(Beginning of Records supplied)
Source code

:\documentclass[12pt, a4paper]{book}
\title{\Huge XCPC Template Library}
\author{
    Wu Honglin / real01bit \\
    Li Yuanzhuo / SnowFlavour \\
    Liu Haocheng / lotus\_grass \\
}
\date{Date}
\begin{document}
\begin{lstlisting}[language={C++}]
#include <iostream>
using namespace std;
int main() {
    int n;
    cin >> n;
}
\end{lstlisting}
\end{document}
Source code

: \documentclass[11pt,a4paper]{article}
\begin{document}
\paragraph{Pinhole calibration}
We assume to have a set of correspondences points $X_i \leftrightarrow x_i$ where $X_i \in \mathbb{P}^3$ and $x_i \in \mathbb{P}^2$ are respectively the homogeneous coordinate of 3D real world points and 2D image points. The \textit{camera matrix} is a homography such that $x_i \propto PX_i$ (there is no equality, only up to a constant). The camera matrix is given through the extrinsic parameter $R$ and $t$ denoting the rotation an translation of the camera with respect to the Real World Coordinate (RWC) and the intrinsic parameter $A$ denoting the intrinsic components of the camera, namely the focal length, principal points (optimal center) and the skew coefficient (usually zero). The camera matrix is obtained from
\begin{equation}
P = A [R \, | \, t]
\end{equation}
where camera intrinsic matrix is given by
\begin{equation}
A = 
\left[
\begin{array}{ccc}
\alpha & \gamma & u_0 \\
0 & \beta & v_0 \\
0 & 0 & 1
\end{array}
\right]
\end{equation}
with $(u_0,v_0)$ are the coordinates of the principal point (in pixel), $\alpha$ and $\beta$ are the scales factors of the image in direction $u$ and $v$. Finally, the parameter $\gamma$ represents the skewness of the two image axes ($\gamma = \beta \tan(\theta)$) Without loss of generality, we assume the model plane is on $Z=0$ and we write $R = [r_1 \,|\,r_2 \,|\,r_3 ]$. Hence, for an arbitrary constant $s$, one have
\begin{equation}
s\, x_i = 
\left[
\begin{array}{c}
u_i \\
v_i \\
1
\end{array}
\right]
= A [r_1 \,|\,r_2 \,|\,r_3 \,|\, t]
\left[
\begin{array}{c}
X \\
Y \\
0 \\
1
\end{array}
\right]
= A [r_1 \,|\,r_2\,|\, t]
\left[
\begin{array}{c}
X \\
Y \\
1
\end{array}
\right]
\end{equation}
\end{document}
(End of Records supplied)
> **Aim of the exercise**: Each line that contains the string "lstlisting" counts once; report how many such lines the entries have, giving only the number.

> **Solution to this task**: 2